Multitargeted Molecular Dynamic Understanding of Butoxypheser Against SARS-CoV-2: An in Silico Study

Abstract

Severe acute respiratory syndrome coronavirus-2 (SARS-CoV-2) was initially reported in the Wuhan province of China, spread throughout the world, and caused massive destruction in the form of a global pandemic that started back in 2020. SARS-CoV-2 is an RNA virus with various proteins like main protease, spike protein, NSP15 endoribonuclease, RNA-dependent RNA polymerase, and papain-like protease targeted to screen and find the novel drug candidate that can potentially work against the virus. Previous studies have reported multiple drugs after screening and validation against a single target and reported multiple medications.
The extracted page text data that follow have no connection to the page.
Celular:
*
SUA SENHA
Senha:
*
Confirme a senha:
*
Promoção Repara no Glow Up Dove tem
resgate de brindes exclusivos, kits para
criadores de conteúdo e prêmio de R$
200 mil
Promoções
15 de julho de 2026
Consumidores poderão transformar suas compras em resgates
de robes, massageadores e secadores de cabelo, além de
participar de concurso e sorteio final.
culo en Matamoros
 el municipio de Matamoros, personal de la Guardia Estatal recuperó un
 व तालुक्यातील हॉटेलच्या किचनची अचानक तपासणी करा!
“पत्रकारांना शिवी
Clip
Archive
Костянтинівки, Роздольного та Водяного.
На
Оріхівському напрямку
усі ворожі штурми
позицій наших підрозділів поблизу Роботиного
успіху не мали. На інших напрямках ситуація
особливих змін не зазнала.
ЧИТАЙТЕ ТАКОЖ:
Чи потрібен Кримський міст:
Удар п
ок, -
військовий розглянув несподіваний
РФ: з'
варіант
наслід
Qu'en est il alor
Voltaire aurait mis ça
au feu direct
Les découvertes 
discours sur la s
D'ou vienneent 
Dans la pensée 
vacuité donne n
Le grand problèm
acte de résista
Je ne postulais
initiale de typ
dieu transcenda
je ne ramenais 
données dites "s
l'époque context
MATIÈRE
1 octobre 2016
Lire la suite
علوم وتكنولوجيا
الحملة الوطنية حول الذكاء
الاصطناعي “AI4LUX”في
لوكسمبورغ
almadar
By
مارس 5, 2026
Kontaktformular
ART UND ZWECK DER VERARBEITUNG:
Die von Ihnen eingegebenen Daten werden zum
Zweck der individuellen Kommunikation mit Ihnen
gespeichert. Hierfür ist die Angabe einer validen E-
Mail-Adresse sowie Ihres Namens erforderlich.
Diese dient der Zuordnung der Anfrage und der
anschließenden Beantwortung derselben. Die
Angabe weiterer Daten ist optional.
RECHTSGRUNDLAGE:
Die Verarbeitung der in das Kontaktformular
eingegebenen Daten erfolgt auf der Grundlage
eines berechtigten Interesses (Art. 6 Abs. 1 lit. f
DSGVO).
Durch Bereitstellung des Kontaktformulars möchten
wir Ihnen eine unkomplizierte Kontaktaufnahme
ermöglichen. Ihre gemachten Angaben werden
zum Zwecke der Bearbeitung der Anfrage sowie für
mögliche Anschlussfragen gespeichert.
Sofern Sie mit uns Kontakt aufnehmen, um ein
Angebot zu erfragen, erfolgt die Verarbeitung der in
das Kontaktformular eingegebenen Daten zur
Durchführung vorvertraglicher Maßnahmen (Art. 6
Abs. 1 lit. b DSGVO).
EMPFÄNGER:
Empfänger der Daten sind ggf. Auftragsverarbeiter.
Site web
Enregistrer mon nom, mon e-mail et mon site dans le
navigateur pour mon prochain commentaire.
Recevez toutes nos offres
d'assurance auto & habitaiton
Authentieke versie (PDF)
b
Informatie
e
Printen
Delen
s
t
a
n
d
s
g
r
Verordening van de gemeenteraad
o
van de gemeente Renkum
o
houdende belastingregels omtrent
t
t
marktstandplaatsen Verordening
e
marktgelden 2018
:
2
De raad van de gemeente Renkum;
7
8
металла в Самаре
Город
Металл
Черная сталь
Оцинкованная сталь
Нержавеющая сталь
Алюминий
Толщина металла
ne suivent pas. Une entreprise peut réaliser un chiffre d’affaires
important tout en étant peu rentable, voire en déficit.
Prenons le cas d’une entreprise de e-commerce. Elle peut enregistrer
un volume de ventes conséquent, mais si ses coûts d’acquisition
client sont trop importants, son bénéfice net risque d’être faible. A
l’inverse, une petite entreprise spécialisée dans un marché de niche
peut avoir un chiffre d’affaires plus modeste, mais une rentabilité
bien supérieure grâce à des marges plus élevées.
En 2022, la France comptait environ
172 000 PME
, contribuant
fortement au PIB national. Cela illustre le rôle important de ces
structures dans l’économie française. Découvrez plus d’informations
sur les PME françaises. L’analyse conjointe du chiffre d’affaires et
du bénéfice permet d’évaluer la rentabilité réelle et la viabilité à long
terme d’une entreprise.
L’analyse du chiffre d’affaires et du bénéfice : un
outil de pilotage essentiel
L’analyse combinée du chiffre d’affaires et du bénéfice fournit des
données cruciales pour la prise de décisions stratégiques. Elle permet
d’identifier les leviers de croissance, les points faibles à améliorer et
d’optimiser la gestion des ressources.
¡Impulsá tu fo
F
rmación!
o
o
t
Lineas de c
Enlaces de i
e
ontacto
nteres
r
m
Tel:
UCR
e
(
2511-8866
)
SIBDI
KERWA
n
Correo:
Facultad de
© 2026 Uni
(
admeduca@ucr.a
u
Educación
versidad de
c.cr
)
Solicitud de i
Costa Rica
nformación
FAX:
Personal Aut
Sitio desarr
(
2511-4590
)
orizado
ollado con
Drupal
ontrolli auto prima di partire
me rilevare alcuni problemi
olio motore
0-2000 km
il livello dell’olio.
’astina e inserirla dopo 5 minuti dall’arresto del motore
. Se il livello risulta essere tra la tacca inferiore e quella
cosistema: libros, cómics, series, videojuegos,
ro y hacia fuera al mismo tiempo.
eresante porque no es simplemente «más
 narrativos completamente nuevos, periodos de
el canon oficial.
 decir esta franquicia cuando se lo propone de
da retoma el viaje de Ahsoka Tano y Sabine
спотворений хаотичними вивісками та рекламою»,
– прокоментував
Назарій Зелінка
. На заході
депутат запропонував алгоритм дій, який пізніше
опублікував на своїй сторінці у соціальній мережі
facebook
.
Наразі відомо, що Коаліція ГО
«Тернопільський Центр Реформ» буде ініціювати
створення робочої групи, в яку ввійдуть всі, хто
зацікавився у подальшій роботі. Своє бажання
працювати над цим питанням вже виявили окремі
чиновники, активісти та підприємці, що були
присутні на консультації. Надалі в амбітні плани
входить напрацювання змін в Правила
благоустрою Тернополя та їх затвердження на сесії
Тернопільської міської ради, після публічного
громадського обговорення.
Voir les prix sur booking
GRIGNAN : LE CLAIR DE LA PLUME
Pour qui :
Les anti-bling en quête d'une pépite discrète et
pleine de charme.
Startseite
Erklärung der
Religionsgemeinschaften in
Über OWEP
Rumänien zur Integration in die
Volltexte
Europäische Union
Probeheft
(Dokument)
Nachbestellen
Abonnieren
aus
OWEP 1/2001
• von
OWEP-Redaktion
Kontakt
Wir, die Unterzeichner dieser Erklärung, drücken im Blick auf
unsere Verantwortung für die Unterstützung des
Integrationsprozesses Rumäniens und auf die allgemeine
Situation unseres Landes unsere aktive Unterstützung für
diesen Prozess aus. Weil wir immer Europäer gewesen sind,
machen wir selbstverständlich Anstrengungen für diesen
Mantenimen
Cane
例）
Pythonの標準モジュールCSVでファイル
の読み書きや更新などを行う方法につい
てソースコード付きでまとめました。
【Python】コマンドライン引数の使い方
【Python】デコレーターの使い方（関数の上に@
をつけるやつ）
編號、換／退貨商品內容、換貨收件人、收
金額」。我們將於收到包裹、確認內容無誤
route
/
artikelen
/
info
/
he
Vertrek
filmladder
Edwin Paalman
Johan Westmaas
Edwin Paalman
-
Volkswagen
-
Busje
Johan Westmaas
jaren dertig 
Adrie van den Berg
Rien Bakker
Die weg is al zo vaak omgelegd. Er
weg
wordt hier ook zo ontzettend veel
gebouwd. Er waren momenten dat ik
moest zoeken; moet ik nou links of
Nevertheless, many drugs are being used to date but do not have enough potential to work against SARS-CoV-2 and curb the spread and death rate. In this study, with the hypothesis of 1 drug and multiple targets, we have taken 5 main target proteins and screened the Asinex's complete BioDesign library (1,70,269 compounds) and identified N-{2-[(2S)-2-Amino-3-methylbutoxy]-6-propylbenzoyl}-L-phenylalanyl-L-serine (Butoxypheser) as multitarget inhibitor against SARS-CoV-2. Also, Butoxypheser has shown excellent docking scores, hydrogen bonding, and other bonding configurations like van der Waals force and water bridges. The stability and interaction pattern of the compound was validated with structural interaction fingerprints (SIFts) and molecular dynamics (MD) simulation. The Butoxypheser has performed flawlessly throughout the study, and the same results were used to compare the compound's activity against multiple targets. After a thorough theoretical comparative analysis, Butoxypheser can be treated as a multitargeted inhibitor candidate against SARS-CoV-2. Further, this study needs to be validated experimentally before human use.